Current projections peg 21st century sea level rise at between roughly 0.5 meter and 2 meters. To put that in perspective, about 150 million people worldwide live within 1 meter of high-tide sea level. If the predictions are right, that means more than 150 million people could be displaced in the next 85 years. That’s nearly half the population of the United States and a full 2% of the world’s population. If we’re confident that sea level is going to rise 1 meter, it might be good idea to start moving them sooner rather than later.
But what if we’re underestimating uncertainty? What if we haven’t taken all the little uncertainties like this precipitation thing into account and really the projection should be 2 meters give or take 2 meters? In that (extreme) case, maybe sea level won’t rise at all. But maybe sea level will rise 4 meters. Those are two very different scenarios. To put that one in perspective, 250 million people live within 5 meters of sea level. Now we’re talking more like forcing the entire population of Brazil out of their homes and off their land.

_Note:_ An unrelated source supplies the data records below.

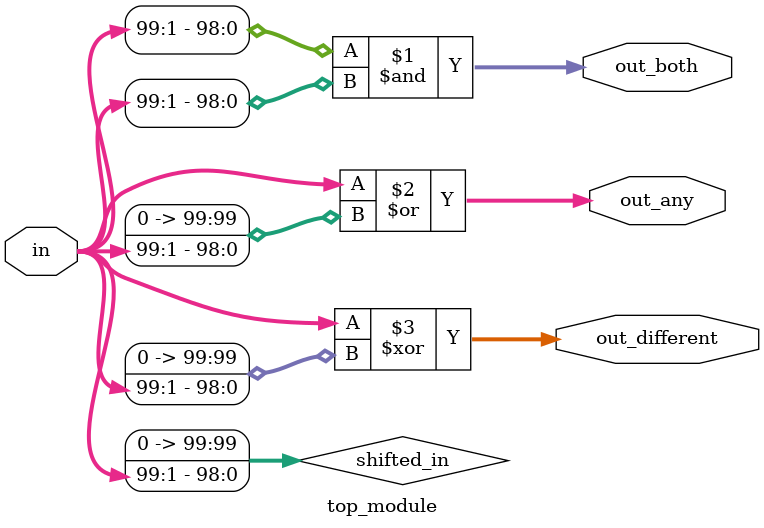
<source format=sv>
module top_module (
	input [99:0] in,
	output [98:0] out_both,
	output [99:0] out_any,
	output [99:0] out_different
);
	
	wire [99:0] shifted_in;

	// Generate the second input signal by shifting the first input signal to the right by 1 bit.
	assign shifted_in = {1'b0, in[99:1]};

    // Generate the out_both signal by performing a bit-wise AND operation between the input signals.
	assign out_both = in[99:1] & shifted_in[98:0];

	// Generate the out_any signal by performing a bit-wise OR operation between the input signals.
	assign out_any = in | shifted_in;

	// Generate the out_different signal by performing a bit-wise XOR operation between the input signals.
	assign out_different = in ^ shifted_in;

endmodule

</source>
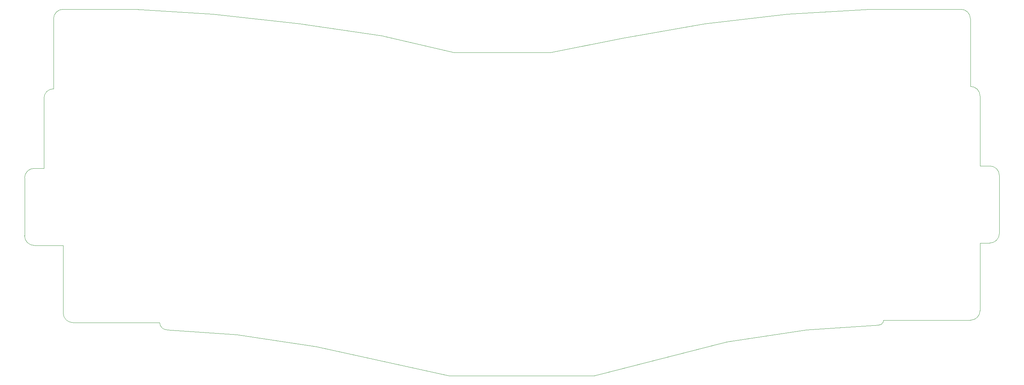
<source format=gbr>
%TF.GenerationSoftware,KiCad,Pcbnew,7.0.6*%
%TF.CreationDate,2023-09-29T23:10:54-04:00*%
%TF.ProjectId,tiddlywink,74696464-6c79-4776-996e-6b2e6b696361,rev?*%
%TF.SameCoordinates,Original*%
%TF.FileFunction,Profile,NP*%
%FSLAX46Y46*%
G04 Gerber Fmt 4.6, Leading zero omitted, Abs format (unit mm)*
G04 Created by KiCad (PCBNEW 7.0.6) date 2023-09-29 23:10:54*
%MOMM*%
%LPD*%
G01*
G04 APERTURE LIST*
%TA.AperFunction,Profile*%
%ADD10C,0.100000*%
%TD*%
G04 APERTURE END LIST*
D10*
X252412793Y-39290658D02*
G75*
G03*
X250031460Y-36909407I-2381293J-42D01*
G01*
X69056308Y-98226645D02*
X88701637Y-101203210D01*
X225028314Y-17859390D02*
X204787672Y-19050016D01*
X204787672Y-19050016D02*
X184547030Y-21431268D01*
X257175215Y-58935987D02*
X257175215Y-73223499D01*
X257175264Y-58935987D02*
G75*
G03*
X254793964Y-56554736I-2381264J-13D01*
G01*
X250031460Y-94654711D02*
G75*
G03*
X252412711Y-92273515I40J2381211D01*
G01*
X252412711Y-39290658D02*
X252412712Y-55959422D01*
X23812521Y-20240642D02*
X23812520Y-36909406D01*
X19050016Y-76200064D02*
X26193772Y-76200064D01*
X63103178Y-19050016D02*
X84534446Y-21431268D01*
X252412712Y-55959422D02*
X252412712Y-56554735D01*
X28575024Y-95250080D02*
X50006292Y-95250080D01*
X16668736Y-73818812D02*
G75*
G03*
X19050016Y-76200064I2381264J12D01*
G01*
X21431268Y-57150048D02*
X19050016Y-57150049D01*
X26193772Y-76200064D02*
X26193772Y-92868828D01*
X250031460Y-94654766D02*
X228600192Y-94654767D01*
X26193772Y-17859391D02*
G75*
G03*
X23812521Y-20240642I-2J-2381249D01*
G01*
X209550176Y-97036019D02*
X189904847Y-100012584D01*
X88701637Y-101203210D02*
X121443852Y-108346966D01*
X254793964Y-75604715D02*
G75*
G03*
X257175215Y-73223499I36J2381215D01*
G01*
X227409566Y-95845392D02*
G75*
G03*
X228600192Y-94654767I34J1190592D01*
G01*
X146446998Y-28575024D02*
X164306388Y-25003146D01*
X26193772Y-17859391D02*
X44053162Y-17859390D01*
X227409566Y-95845393D02*
X209550176Y-97036019D01*
X50006281Y-95250080D02*
G75*
G03*
X51792231Y-97036019I1785919J-20D01*
G01*
X252412712Y-56554735D02*
X254793964Y-56554736D01*
X16668765Y-59531300D02*
X16668764Y-73818812D01*
X121443852Y-108346966D02*
X157162632Y-108346966D01*
X104775088Y-24407833D02*
X122634478Y-28575024D01*
X184547030Y-21431268D02*
X164306388Y-25003146D01*
X23812520Y-37504719D02*
G75*
G03*
X21431269Y-39885971I0J-2381251D01*
G01*
X247650208Y-17859391D02*
X225028314Y-17859390D01*
X84534446Y-21431268D02*
X104775088Y-24407833D01*
X122634478Y-28575024D02*
X146446998Y-28575024D01*
X26193720Y-92868828D02*
G75*
G03*
X28575024Y-95250080I2381280J28D01*
G01*
X250031459Y-20240642D02*
X250031460Y-36909406D01*
X252412712Y-75604751D02*
X252412711Y-92273515D01*
X254793964Y-75604750D02*
X252412712Y-75604751D01*
X51792231Y-97036019D02*
X69056308Y-98226645D01*
X21431269Y-39885971D02*
X21431268Y-57150048D01*
X19050016Y-57150065D02*
G75*
G03*
X16668765Y-59531300I-16J-2381235D01*
G01*
X157162632Y-108346966D02*
X189904847Y-100012584D01*
X44053162Y-17859390D02*
X63103178Y-19050016D01*
X250031409Y-20240642D02*
G75*
G03*
X247650208Y-17859391I-2381209J42D01*
G01*
X23812520Y-36909406D02*
X23812520Y-37504719D01*
M02*

</source>
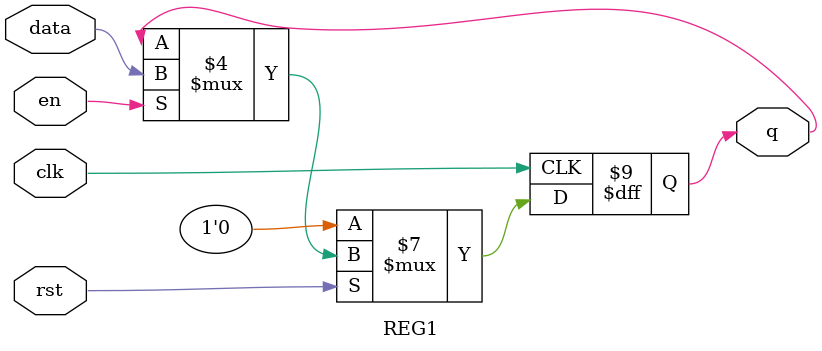
<source format=sv>

module REG1(data,clk,q,rst,en);
input data,clk,rst,en;
output reg q;

always_ff@ (posedge clk)
begin 

if (~rst) begin
q <= 1'b0;
end else begin 

if (en == 1) begin
q <= data;
end 

end  
end

endmodule

</source>
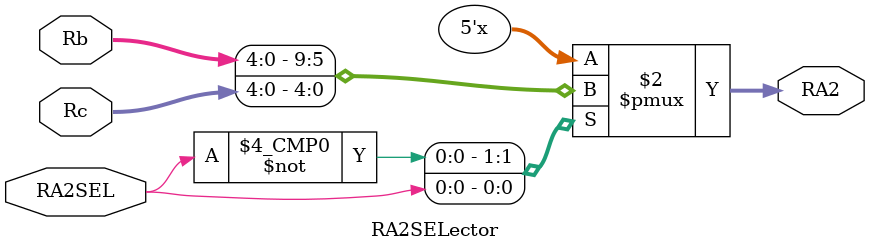
<source format=v>
`timescale 1ns / 1ps

module RA2SELector(
	input RA2SEL,
	input [4:0] Rc,
	input [4:0] Rb,
	output reg [4:0] RA2);

 always @(*)
 begin
	case(RA2SEL)
		1'b0 : RA2 = Rb;
		1'b1 : RA2 = Rc;
	endcase
 end
endmodule
</source>
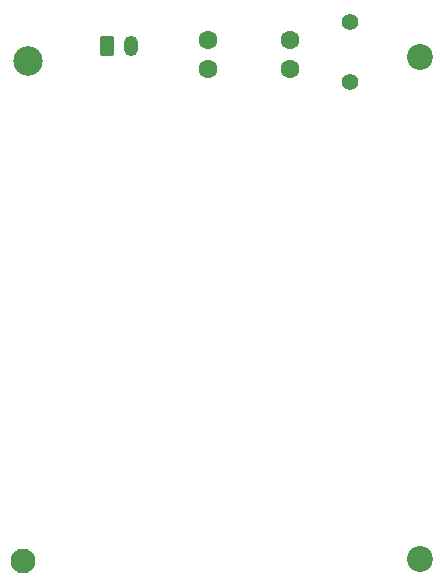
<source format=gbr>
%TF.GenerationSoftware,KiCad,Pcbnew,9.0.5*%
%TF.CreationDate,2025-12-30T15:27:47+09:00*%
%TF.ProjectId,emi-board,656d692d-626f-4617-9264-2e6b69636164,rev?*%
%TF.SameCoordinates,Original*%
%TF.FileFunction,Soldermask,Top*%
%TF.FilePolarity,Negative*%
%FSLAX46Y46*%
G04 Gerber Fmt 4.6, Leading zero omitted, Abs format (unit mm)*
G04 Created by KiCad (PCBNEW 9.0.5) date 2025-12-30 15:27:47*
%MOMM*%
%LPD*%
G01*
G04 APERTURE LIST*
G04 Aperture macros list*
%AMRoundRect*
0 Rectangle with rounded corners*
0 $1 Rounding radius*
0 $2 $3 $4 $5 $6 $7 $8 $9 X,Y pos of 4 corners*
0 Add a 4 corners polygon primitive as box body*
4,1,4,$2,$3,$4,$5,$6,$7,$8,$9,$2,$3,0*
0 Add four circle primitives for the rounded corners*
1,1,$1+$1,$2,$3*
1,1,$1+$1,$4,$5*
1,1,$1+$1,$6,$7*
1,1,$1+$1,$8,$9*
0 Add four rect primitives between the rounded corners*
20,1,$1+$1,$2,$3,$4,$5,0*
20,1,$1+$1,$4,$5,$6,$7,0*
20,1,$1+$1,$6,$7,$8,$9,0*
20,1,$1+$1,$8,$9,$2,$3,0*%
G04 Aperture macros list end*
%ADD10C,2.200000*%
%ADD11C,2.100000*%
%ADD12C,2.500000*%
%ADD13C,1.400000*%
%ADD14C,1.600000*%
%ADD15RoundRect,0.250000X-0.350000X-0.625000X0.350000X-0.625000X0.350000X0.625000X-0.350000X0.625000X0*%
%ADD16O,1.200000X1.750000*%
G04 APERTURE END LIST*
D10*
%TO.C,REF\u002A\u002A*%
X170500000Y-123500000D03*
%TD*%
%TO.C,REF\u002A\u002A*%
X170500000Y-81000000D03*
%TD*%
D11*
%TO.C,REF\u002A\u002A*%
X136850000Y-123600000D03*
%TD*%
D12*
%TO.C,REF\u002A\u002A*%
X137250000Y-81300000D03*
%TD*%
D13*
%TO.C,R1*%
X164500000Y-83080000D03*
X164500000Y-78000000D03*
%TD*%
D14*
%TO.C,C1*%
X152500000Y-82000000D03*
X152500000Y-79500000D03*
%TD*%
%TO.C,C2A1*%
X159500000Y-82000000D03*
X159500000Y-79500000D03*
%TD*%
D15*
%TO.C,J1*%
X144000000Y-80000000D03*
D16*
X146000000Y-80000000D03*
%TD*%
M02*

</source>
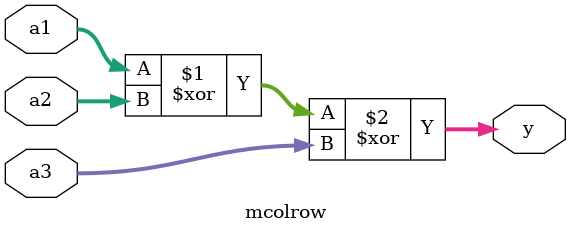
<source format=v>
module  mcolrow  ( a1,a2,a3, y ) ; 

input   [4:0]  a1 ;  // 5-bit input
input   [4:0]  a2 ;  // 5-bit input
input   [4:0]  a3 ;  // 5-bit input

output  [4:0]  y ;  // 5-bit output

assign y=a1^a2^a3;

endmodule

</source>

No one wants to relocate 150+ million people if they don’t have to. But the ocean and the ice sheets doesn’t care what anyone wants. Beyond taking drastic steps to mitigate climate change, something we can’t figure out how to agree to do, all we can do is make the most reliable predictions possible and prepare ourselves for what may happen. If those people end up having to move and no one is prepared for it… well, that’s the sort of thing that crashes economies and starts wars.
That’s why uncertainty is so important.